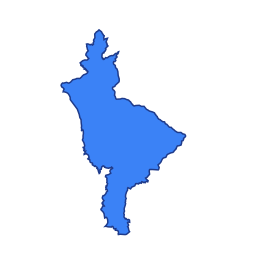 Florián, Santander, Colombia, rotated 255°
{"feature_id": "7082276B44314781423547", "entity_name": "Florián", "entity_type": "district", "adm_level": 2, "iso_a3": "COL", "parent_name": "Colombia", "parent_adm1": "Santander", "projection": "orthographic", "projection_center": [-73.956, 5.787], "detail": "fine", "context": "isolated", "style": "filled", "palette": "blue", "viewbox_px": 256, "rotation_deg": 255, "n_neighbors": 0, "source": "geoboundaries", "source_scale": "gbopen_adm2", "svg_char_len": 5743}
<svg xmlns="http://www.w3.org/2000/svg" viewBox="0 0 256 256"><g transform="rotate(255 128 128)"><path d="M27.4,102.7L28.7,102.3L31.8,102.5L32.9,102.1L33.5,103.1L34.1,103.5L36.6,103.0L36.9,103.1L37.1,103.8L36.5,105.2L38.6,105.6L39.3,105.2L39.5,104.9L39.4,103.7L41.0,102.7L40.8,102.0L41.1,101.7L41.9,101.7L42.7,101.2L43.2,101.1L45.5,102.0L46.3,101.7L47.7,102.4L48.6,103.1L50.3,103.2L51.6,103.7L54.4,105.5L55.9,106.2L56.8,106.0L58.0,106.8L59.1,106.9L60.3,108.0L62.1,107.7L62.9,108.1L63.9,108.3L67.0,110.3L67.9,111.4L70.1,112.1L70.4,112.5L68.5,114.7L69.9,116.3L70.4,119.6L72.2,121.0L72.2,121.7L71.8,122.1L71.8,122.8L71.2,123.6L71.3,123.9L72.0,124.6L71.6,125.2L71.8,125.8L71.2,126.6L71.4,126.9L72.3,127.1L72.6,127.4L71.9,128.5L71.3,128.8L71.4,129.9L70.7,130.3L71.4,131.3L71.6,132.4L70.9,133.1L71.8,133.8L74.3,132.2L75.1,132.0L75.6,134.0L76.8,135.4L77.5,136.7L77.9,136.9L80.8,137.3L82.2,138.0L82.3,138.3L81.5,141.1L79.7,146.4L80.2,147.0L81.8,147.9L84.0,147.5L84.8,147.6L85.4,149.3L86.7,151.1L88.7,152.7L89.6,153.8L89.9,154.8L89.9,157.0L92.0,158.8L92.3,159.4L92.9,162.8L92.8,165.0L93.2,165.9L94.2,167.0L94.8,168.2L95.4,168.7L95.3,169.0L95.5,169.2L96.3,169.6L97.9,171.0L97.7,172.5L97.8,174.8L99.8,176.0L101.5,176.4L101.5,177.4L101.6,177.9L102.9,178.9L103.6,179.0L104.7,181.1L105.0,181.4L105.6,181.6L107.0,181.3L107.9,180.0L108.0,179.5L110.0,178.0L110.8,174.9L111.5,174.1L113.3,172.5L114.1,172.1L116.0,170.6L117.4,170.0L118.0,168.3L118.3,168.0L121.6,166.4L122.4,165.2L124.5,164.9L125.1,163.2L126.7,161.8L127.7,161.2L128.7,159.9L129.1,159.7L129.5,159.7L130.2,159.2L131.5,159.2L132.9,158.3L134.0,158.2L134.7,157.6L135.8,157.5L137.2,155.8L138.8,153.1L140.4,151.7L141.2,150.7L144.8,149.1L145.4,146.6L147.0,144.8L147.7,141.4L147.7,139.7L148.0,139.3L148.6,138.7L149.5,138.6L150.5,137.8L152.6,137.2L153.6,136.4L154.8,135.8L156.0,133.8L157.2,132.4L158.1,129.9L158.0,128.0L158.7,124.9L158.8,124.4L159.4,123.9L161.8,123.8L162.9,123.4L166.2,124.7L167.8,124.3L169.0,123.4L169.7,123.2L170.6,123.4L171.3,123.7L171.6,126.1L172.5,126.7L174.8,131.1L175.7,131.7L177.8,132.2L181.3,132.1L185.1,132.8L187.3,132.7L188.0,132.6L188.9,131.9L190.1,131.6L191.5,131.9L192.3,131.6L192.9,130.9L193.4,130.7L194.8,130.7L195.9,131.4L195.5,132.5L196.4,133.7L198.1,133.5L199.2,135.6L199.7,135.8L200.4,135.2L200.9,135.4L202.2,136.7L202.3,137.5L204.1,138.7L204.1,138.2L203.0,137.2L203.2,135.2L202.0,132.9L201.8,132.1L202.2,131.2L202.2,129.2L201.8,127.6L201.2,126.6L201.4,125.2L201.8,124.6L200.5,122.8L200.6,121.9L201.2,121.7L201.5,121.9L201.8,121.3L202.6,121.6L203.3,121.1L206.0,122.1L206.8,122.7L206.9,123.3L206.7,123.9L207.4,124.1L207.4,124.7L208.0,125.1L208.2,125.8L209.6,127.0L210.0,127.1L210.5,126.8L211.5,128.1L212.2,129.7L212.5,129.9L213.6,129.2L214.0,129.5L214.6,129.3L215.3,129.6L215.8,129.2L216.8,129.1L220.0,131.4L220.0,129.4L219.5,127.7L220.8,127.9L222.1,128.0L222.4,128.5L223.3,128.9L224.0,128.2L224.8,128.2L225.8,127.7L227.8,127.3L230.3,125.4L229.7,124.2L229.2,123.8L229.1,122.5L227.4,120.2L223.7,119.4L222.0,117.6L221.6,117.4L220.6,117.6L218.9,116.1L218.0,116.4L217.8,116.2L217.3,115.1L218.4,114.2L218.1,113.0L219.4,111.4L219.8,110.3L219.8,109.6L218.3,109.6L217.6,109.2L215.8,109.3L214.9,109.1L212.8,109.5L212.0,108.1L210.6,106.7L209.8,106.3L209.0,106.2L207.7,107.0L206.4,107.3L205.4,108.1L204.3,106.5L204.3,105.5L204.9,104.0L204.7,101.6L203.3,98.6L202.9,98.7L202.6,99.0L201.1,99.0L201.0,98.7L200.7,98.7L200.7,99.3L200.1,99.4L200.2,99.9L199.9,99.9L199.7,99.6L199.4,99.8L199.6,100.0L198.9,100.2L199.1,100.5L198.0,100.4L197.6,100.7L197.9,100.9L197.0,101.4L196.5,102.2L196.1,102.3L195.9,101.8L195.8,102.2L195.5,102.2L195.2,102.7L194.5,102.5L194.4,103.0L193.6,103.1L193.6,103.5L193.1,103.9L191.8,103.2L191.0,101.1L190.9,99.1L190.2,97.5L189.4,96.5L188.4,94.6L188.4,93.6L188.7,93.1L189.1,91.3L188.8,89.9L188.9,87.1L187.1,84.3L186.7,82.7L186.9,81.9L188.0,80.5L188.0,77.4L188.4,76.4L187.5,75.0L186.5,74.4L185.4,74.5L184.5,74.8L184.1,75.4L182.4,76.3L182.0,76.3L181.1,75.4L179.7,74.7L179.6,75.5L178.4,77.5L177.3,78.7L176.2,79.3L174.5,79.8L172.6,80.1L170.5,79.6L169.7,79.8L159.4,83.9L153.7,84.4L150.5,84.2L148.2,84.8L144.9,84.1L141.9,83.7L140.3,83.0L138.8,83.1L138.0,82.5L137.5,82.5L137.5,82.8L138.0,83.4L137.9,83.8L137.5,84.1L136.5,84.0L134.2,83.5L132.2,82.6L129.6,81.9L128.7,81.1L128.1,80.9L125.3,81.6L122.2,81.6L120.9,80.9L120.9,79.6L120.6,79.6L119.0,80.7L118.5,80.5L118.2,79.5L117.6,79.5L116.8,80.2L116.6,81.0L116.0,80.2L114.7,80.1L114.6,79.1L113.8,78.8L114.1,81.3L113.6,81.3L112.0,82.7L109.8,82.8L108.6,81.2L107.9,81.6L108.1,82.4L107.5,82.8L105.1,82.6L104.5,82.8L103.3,84.5L103.1,84.6L101.8,84.0L101.3,84.3L100.9,85.0L99.6,85.7L99.8,86.6L98.9,87.1L97.8,88.1L97.0,87.5L96.4,88.3L95.5,88.1L94.8,88.3L93.5,88.2L91.5,88.4L91.7,88.9L92.7,89.7L93.4,90.0L94.2,89.9L95.1,90.3L95.0,91.4L97.1,92.5L97.4,92.8L97.6,94.0L97.9,94.2L97.3,95.0L96.2,95.2L96.2,95.7L95.6,96.0L95.0,96.9L94.1,99.0L94.3,99.6L94.0,100.7L94.5,102.1L93.8,102.4L93.3,102.8L93.0,102.7L92.3,100.6L91.6,99.7L90.7,99.3L88.8,99.7L88.0,97.3L88.1,94.5L87.9,94.2L86.7,93.6L86.0,94.3L84.9,94.7L83.6,94.2L82.0,94.0L80.9,93.4L79.5,93.9L78.7,93.2L77.9,92.9L77.7,91.8L77.4,91.8L76.8,92.1L76.6,91.2L75.1,91.1L74.3,90.7L74.1,91.9L72.4,91.9L71.6,90.4L70.6,89.9L69.6,88.6L68.9,87.3L69.1,86.6L68.8,86.4L68.8,86.0L67.1,85.0L65.2,85.4L64.1,86.0L62.3,83.6L61.9,84.2L60.9,84.0L60.0,84.4L60.2,84.0L58.8,84.6L59.1,83.4L57.4,82.0L56.8,81.0L56.1,80.7L53.4,82.2L51.5,82.7L47.1,82.2L47.4,83.7L47.2,84.1L46.0,84.5L44.7,84.6L42.1,84.1L41.0,83.4L39.6,81.7L38.9,80.5L38.8,81.2L37.7,83.1L36.7,86.1L36.6,86.5L37.1,87.1L36.8,87.8L36.0,88.1L34.5,88.1L34.1,88.8L33.9,90.1L32.8,89.3L32.5,89.3L31.9,91.0L30.8,91.9L29.2,91.7L28.3,91.1L27.6,91.1L27.4,93.0L25.8,97.6L25.7,98.6L26.0,99.7L27.4,102.7Z" fill="#3b82f6" stroke="#1e3a8a" stroke-width="1.5"/></g></svg>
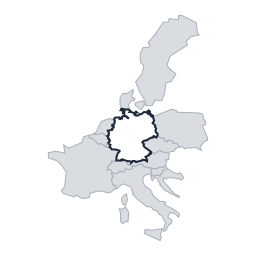 Germany highlighted, Natural Earth projection
{"feature_id": "DEU", "entity_name": "Germany", "entity_type": "country or territory", "adm_level": 0, "iso_a3": "DEU", "parent_name": "Europe", "parent_adm1": "", "projection": "natural_earth1", "projection_center": [10.44, 51.169], "detail": "medium", "context": "with_neighbors", "style": "outline", "palette": "slate", "viewbox_px": 256, "rotation_deg": 0, "n_neighbors": 13, "source": "natural_earth", "source_scale": "50m", "svg_char_len": 7207}
<svg xmlns="http://www.w3.org/2000/svg" viewBox="0 0 256 256"><path d="M108.8,147.2L111.4,149.1L119.4,150.4L116.5,155.3L115.7,160.4L114.2,161.6L111.6,161.0L111.8,162.8L107.6,166.9L107.4,170.1L110.1,169.0L112.0,172.2L111.8,174.2L113.4,176.9L111.4,179.1L112.8,184.7L115.9,185.6L115.2,188.8L109.9,192.9L98.6,190.9L90.1,193.3L89.3,197.7L82.6,198.6L76.2,195.3L74.0,196.9L63.5,193.6L61.4,190.8L64.6,186.4L66.3,172.0L60.9,164.4L56.9,160.8L48.5,158.0L48.3,152.8L55.6,151.2L64.9,153.1L63.6,145.0L68.7,148.1L81.9,142.5L83.8,136.7L88.7,135.3L89.4,137.8L92.0,137.9L98.3,144.1L101.1,143.5L107.1,147.4L108.8,147.2ZM122.7,196.6L126.4,193.8L127.4,200.0L125.4,205.7L122.8,204.2L121.5,199.3L122.7,196.6Z" fill="#d9dde1" stroke="#a8b0b8" stroke-width="1"/><path d="M135.6,82.0L142.2,73.5L143.8,65.7L140.4,62.3L140.1,53.6L143.3,47.4L148.3,47.6L149.9,45.0L148.1,42.8L155.6,33.7L163.3,22.2L168.0,22.2L169.1,18.7L178.2,19.7L178.7,15.6L181.7,15.4L196.3,22.7L197.3,32.4L199.1,34.9L190.8,36.7L186.3,41.2L187.3,45.2L170.2,56.0L166.9,65.3L170.7,70.0L175.9,73.7L171.4,81.3L166.0,82.9L164.4,94.3L161.6,100.7L155.1,100.1L152.2,105.5L145.9,105.8L144.2,99.3L139.6,91.6L135.6,82.0Z" fill="#d9dde1" stroke="#a8b0b8" stroke-width="1"/><path d="M203.3,115.9L203.7,119.0L205.4,121.6L205.6,124.4L202.4,125.9L207.7,138.4L207.3,140.4L204.6,141.2L199.9,147.1L201.5,150.4L194.8,147.2L190.8,148.2L188.2,147.5L184.9,149.0L182.0,146.5L179.7,147.4L176.7,143.5L172.6,143.1L172.0,140.9L168.1,140.1L167.4,141.9L164.3,140.4L164.6,138.5L160.4,137.9L157.8,135.6L155.4,131.1L155.8,128.6L154.4,124.9L152.3,122.4L153.8,120.5L152.5,117.0L171.2,109.4L176.7,110.5L177.1,112.2L199.0,113.0L201.8,113.7L203.3,115.9Z" fill="#d9dde1" stroke="#a8b0b8" stroke-width="1"/><path d="M169.0,153.4L168.9,159.7L165.7,159.8L166.9,161.3L164.1,167.2L159.1,167.3L156.3,169.0L143.5,166.6L142.2,164.1L136.6,165.3L135.9,166.7L127.1,164.1L127.7,161.1L129.4,160.7L132.3,162.7L133.1,160.8L138.1,161.1L142.1,159.8L144.8,160.0L146.6,161.5L147.1,160.3L146.2,155.6L148.2,154.7L150.2,151.4L154.4,153.7L159.4,150.3L163.8,152.4L166.4,152.1L169.0,153.4Z" fill="#d9dde1" stroke="#a8b0b8" stroke-width="1"/><path d="M167.2,168.5L173.4,172.4L178.1,173.8L180.2,172.7L183.6,177.6L181.5,180.3L178.9,178.7L170.0,177.6L167.3,177.8L166.1,179.3L164.0,177.6L162.9,180.6L174.3,193.6L179.5,196.4L178.9,197.6L164.6,190.2L159.7,184.8L160.8,184.3L158.1,181.2L158.0,178.8L154.3,177.6L152.6,180.8L150.9,178.3L151.2,175.7L155.1,175.9L156.2,174.7L160.4,176.0L160.3,174.0L162.3,173.3L162.8,170.4L167.2,168.5Z" fill="#d9dde1" stroke="#a8b0b8" stroke-width="1"/><path d="M127.7,161.1L127.1,164.1L132.5,165.6L132.1,168.6L129.6,169.8L125.4,168.9L124.1,171.8L121.4,172.1L120.4,170.9L117.2,173.4L114.5,173.7L112.0,172.2L110.1,169.0L107.4,170.1L107.6,166.9L111.8,162.8L111.6,161.0L114.2,161.6L115.7,160.4L120.5,160.5L121.7,158.9L127.7,161.1Z" fill="#d9dde1" stroke="#a8b0b8" stroke-width="1"/><path d="M108.1,142.5L109.1,144.1L108.8,147.2L105.9,146.8L106.6,142.8L108.1,142.5Z" fill="#d9dde1" stroke="#a8b0b8" stroke-width="1"/><path d="M108.8,137.7L108.1,142.5L106.6,142.8L105.9,146.8L101.1,143.5L98.3,144.1L92.0,137.9L89.4,137.8L88.7,135.3L102.4,133.0L108.8,137.7Z" fill="#d9dde1" stroke="#a8b0b8" stroke-width="1"/><path d="M113.3,118.9L114.2,121.3L112.8,127.7L111.3,130.3L108.0,130.3L108.8,137.7L102.4,133.0L97.2,134.4L93.2,133.9L96.1,132.0L101.2,121.6L108.7,118.7L113.3,118.9Z" fill="#d9dde1" stroke="#a8b0b8" stroke-width="1"/><path d="M132.5,165.6L135.9,166.7L136.6,165.3L142.2,164.1L143.5,166.6L151.6,168.4L151.0,172.0L152.4,175.0L147.9,174.0L143.3,176.6L142.9,182.2L144.8,185.9L150.3,189.6L153.2,195.6L159.8,201.5L164.3,201.4L165.8,203.0L164.2,204.5L173.8,209.4L178.9,213.2L179.5,214.5L178.5,217.2L175.2,213.8L170.1,212.5L167.7,217.3L172.0,220.0L171.4,223.8L168.9,224.3L165.9,230.6L163.5,231.1L164.6,225.0L165.8,223.4L161.6,215.4L159.2,214.5L157.4,211.4L153.6,210.0L151.1,207.1L146.7,206.6L136.8,198.6L132.9,194.4L131.1,187.2L123.6,183.9L120.9,184.9L117.6,188.3L115.2,188.8L115.9,185.6L112.8,184.7L111.4,179.1L113.4,176.9L111.8,174.2L112.0,172.2L114.5,173.7L117.2,173.4L120.4,170.9L121.4,172.1L124.1,171.8L125.4,168.9L129.6,169.8L132.1,168.6L132.5,165.6ZM152.0,230.2L162.5,228.8L160.4,234.6L161.3,236.9L160.2,240.6L144.3,233.3L145.1,229.5L152.0,230.2ZM122.4,209.2L125.3,206.9L128.8,212.1L128.0,221.8L125.3,221.4L122.9,223.8L120.7,221.9L120.5,213.0L119.2,208.8L122.4,209.2Z" fill="#d9dde1" stroke="#a8b0b8" stroke-width="1"/><path d="M129.7,108.5L126.2,109.5L122.2,108.6L120.0,104.8L120.0,97.7L122.4,93.8L127.1,93.4L133.2,89.6L133.1,93.1L131.5,95.3L132.1,97.3L135.0,98.3L133.7,100.9L132.1,100.1L128.2,105.1L129.7,108.5ZM142.8,100.7L144.6,104.1L141.4,109.7L135.7,105.8L135.0,103.0L142.8,100.7Z" fill="#d9dde1" stroke="#a8b0b8" stroke-width="1"/><path d="M151.6,168.4L156.3,169.0L159.1,167.3L164.1,167.2L165.1,165.9L166.1,166.0L167.2,168.5L162.8,170.4L162.3,173.3L160.3,174.0L160.4,176.0L156.2,174.7L155.1,175.9L151.2,175.7L152.4,175.0L151.0,172.0L151.6,168.4Z" fill="#d9dde1" stroke="#a8b0b8" stroke-width="1"/><path d="M157.8,135.6L160.4,137.9L164.6,138.5L164.3,140.4L167.4,141.9L168.1,140.1L172.0,140.9L172.6,143.1L176.7,143.5L179.4,147.0L175.7,148.6L174.2,151.2L169.8,151.9L169.0,153.4L166.4,152.1L163.8,152.4L159.4,150.3L154.4,153.7L144.1,146.6L142.5,141.5L153.9,135.5L155.3,136.3L157.8,135.6Z" fill="#d9dde1" stroke="#a8b0b8" stroke-width="1"/><path d="M127.3,161.1L122.0,159.3L121.0,159.9L122.0,160.3L121.2,160.6L116.3,160.5L116.6,156.6L117.9,153.1L119.6,151.4L119.6,150.7L115.8,149.5L111.8,149.4L110.7,147.7L109.6,147.3L110.5,144.9L109.2,144.3L108.4,142.8L109.9,141.2L109.8,140.2L108.9,139.7L109.2,139.2L107.9,138.1L108.2,137.0L107.2,136.1L108.7,135.3L108.4,134.8L109.1,133.2L107.8,130.7L112.2,129.9L112.5,129.4L112.1,128.7L113.7,127.4L113.7,126.3L112.0,125.6L112.3,124.8L113.7,124.8L114.7,122.5L114.8,120.3L114.0,119.6L114.9,117.7L119.3,117.4L120.1,118.5L119.8,119.0L120.5,119.1L121.0,118.0L121.9,118.7L121.9,119.5L122.1,116.8L122.6,116.2L125.8,116.3L127.8,118.1L128.9,118.4L126.4,116.3L124.6,115.8L124.2,113.5L122.8,113.2L122.8,112.5L124.4,112.0L124.5,111.5L123.0,109.0L126.1,109.7L128.0,109.3L130.2,110.6L129.4,112.0L130.9,111.9L134.1,113.1L135.6,112.6L135.6,114.0L134.5,114.8L135.1,115.3L137.7,115.7L139.8,114.3L141.5,114.1L144.0,112.0L146.5,112.4L148.8,114.3L150.3,114.2L151.1,116.3L153.2,117.2L154.1,120.9L152.6,123.1L155.4,125.6L155.0,126.8L156.2,128.7L155.4,130.5L156.1,132.6L157.3,133.3L157.7,134.5L157.5,135.7L156.4,137.6L153.9,136.1L153.6,136.3L154.2,137.1L149.8,138.4L146.4,140.5L144.2,140.6L142.7,142.1L141.7,141.5L144.0,144.2L143.4,145.3L144.7,147.3L151.1,151.9L151.2,153.5L150.6,154.0L149.6,153.5L149.0,155.1L145.5,156.9L146.6,158.5L146.3,159.7L147.2,160.2L147.0,161.4L145.1,160.1L142.5,159.7L142.3,160.4L135.9,162.1L134.9,161.1L132.5,160.9L132.1,162.2L131.0,162.9L131.1,162.3L129.8,161.2L127.3,161.1ZM149.5,112.1L150.2,113.3L149.0,112.9L148.3,113.6L147.2,112.7L147.3,111.5L148.6,110.4L149.9,111.4L149.5,112.1ZM153.0,115.6L153.0,116.2L151.4,116.1L150.8,114.4L153.0,115.6ZM121.0,109.8L121.5,107.9L121.4,109.0L122.7,109.1L121.0,109.8ZM137.0,112.4L136.2,112.4L135.6,112.0L136.0,111.6L137.0,112.4ZM122.1,110.0L122.3,110.5L121.5,110.3L122.1,110.0Z" fill="none" stroke="#1e293b" stroke-width="2"/></svg>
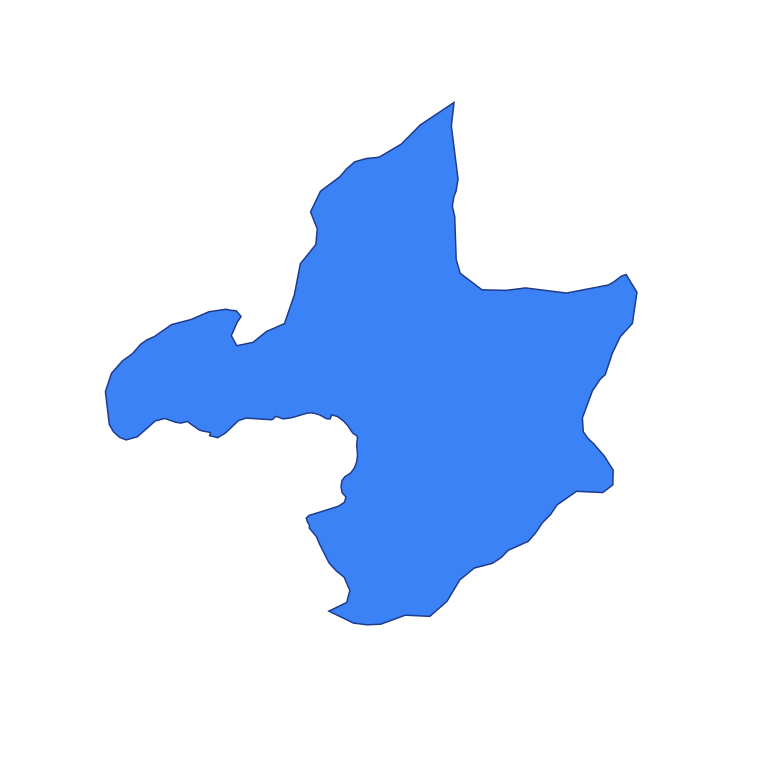 Malatya, Natural Earth projection, rotated 157°
{"feature_id": "TUR-2284", "entity_name": "Malatya", "entity_type": "Province", "adm_level": 1, "iso_a3": "TUR", "parent_name": "Turkey", "parent_adm1": "", "projection": "natural_earth1", "projection_center": [38.295, 38.485], "detail": "fine", "context": "isolated", "style": "filled", "palette": "blue", "viewbox_px": 768, "rotation_deg": 157, "n_neighbors": 0, "source": "natural_earth", "source_scale": "10m", "svg_char_len": 1959}
<svg xmlns="http://www.w3.org/2000/svg" viewBox="0 0 768 768"><g transform="rotate(157 384 384)"><path d="M372.9,179.3L390.9,174.0L410.9,159.4L432.6,152.2L454.7,162.9L481.0,164.2L493.7,169.0L505.6,175.9L523.5,196.5L503.7,197.5L496.1,207.3L496.2,221.7L501.0,230.7L504.5,240.8L505.9,262.2L505.8,269.8L509.1,280.6L507.9,282.7L508.3,287.3L508.0,290.9L504.3,292.3L473.7,289.3L466.6,290.6L463.2,294.9L465.1,300.2L463.6,306.5L460.2,311.7L456.3,313.9L449.5,315.1L444.0,318.3L439.7,322.9L436.5,328.2L435.1,331.9L433.2,338.2L429.1,345.5L429.7,347.9L431.5,350.0L432.5,353.3L433.4,359.1L435.9,366.1L439.6,372.3L444.2,376.0L447.3,372.9L450.5,374.5L455.4,380.8L459.2,384.0L462.5,386.0L466.2,387.2L482.4,389.1L489.9,391.1L491.2,391.9L495.8,396.3L497.7,396.1L499.4,395.1L501.4,395.0L524.1,406.4L532.1,407.2L549.3,400.8L558.1,399.6L564.7,404.6L562.7,407.2L569.9,412.0L572.2,414.1L578.6,424.5L579.1,426.2L586.3,427.4L590.9,430.3L599.2,437.9L608.9,439.4L631.6,431.8L643.2,433.3L648.2,438.2L651.7,445.8L652.7,454.0L643.4,485.9L630.7,500.3L615.7,507.5L603.7,510.2L592.3,515.7L584.8,517.3L576.8,517.4L556.3,521.7L536.7,518.8L517.0,518.9L500.3,514.6L495.9,511.5L491.4,509.2L489.2,502.0L495.0,498.2L505.7,488.1L504.5,476.8L488.4,473.5L471.6,478.3L452.0,478.5L431.6,501.2L414.0,527.4L392.3,539.0L384.8,552.9L384.4,571.1L367.1,586.3L343.8,592.0L334.0,596.8L323.9,600.0L311.9,598.4L300.0,594.7L274.2,598.1L249.4,608.3L209.5,615.8L221.2,595.2L235.7,543.9L242.3,533.4L246.6,529.0L251.7,520.8L253.5,510.4L268.9,470.4L270.6,456.1L257.0,432.4L235.1,422.5L216.1,417.1L180.5,396.4L138.9,387.5L133.6,388.0L123.4,390.5L118.4,390.2L115.3,369.6L131.7,342.7L148.1,335.2L162.3,322.6L176.6,306.2L182.8,304.1L194.8,296.3L214.6,275.3L219.2,262.3L217.6,254.5L214.4,247.2L209.4,231.7L206.7,215.2L212.8,201.7L225.1,198.6L248.7,210.0L272.0,205.1L282.0,198.6L292.6,194.3L302.5,187.8L312.8,182.8L334.6,182.4L344.1,178.4L354.1,176.6L372.9,179.3Z" fill="#3b82f6" stroke="#1e3a8a" stroke-width="1.5"/></g></svg>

◆ **TASK DIRECTIONS**: Gather every line of the rows above that contains the string "isolated" and copy each one out in full.

◆ **TASK SOLUTION**:
{"feature_id": "7082276B44314781423547", "entity_name": "Florián", "entity_type": "district", "adm_level": 2, "iso_a3": "COL", "parent_name": "Colombia", "parent_adm1": "Santander", "projection": "orthographic", "projection_center": [-73.956, 5.787], "detail": "fine", "context": "isolated", "style": "filled", "palette": "blue", "viewbox_px": 256, "rotation_deg": 255, "n_neighbors": 0, "source": "geoboundaries", "source_scale": "gbopen_adm2", "svg_char_len": 5743}
{"feature_id": "TUR-2284", "entity_name": "Malatya", "entity_type": "Province", "adm_level": 1, "iso_a3": "TUR", "parent_name": "Turkey", "parent_adm1": "", "projection": "natural_earth1", "projection_center": [38.295, 38.485], "detail": "fine", "context": "isolated", "style": "filled", "palette": "blue", "viewbox_px": 768, "rotation_deg": 157, "n_neighbors": 0, "source": "natural_earth", "source_scale": "10m", "svg_char_len": 1959}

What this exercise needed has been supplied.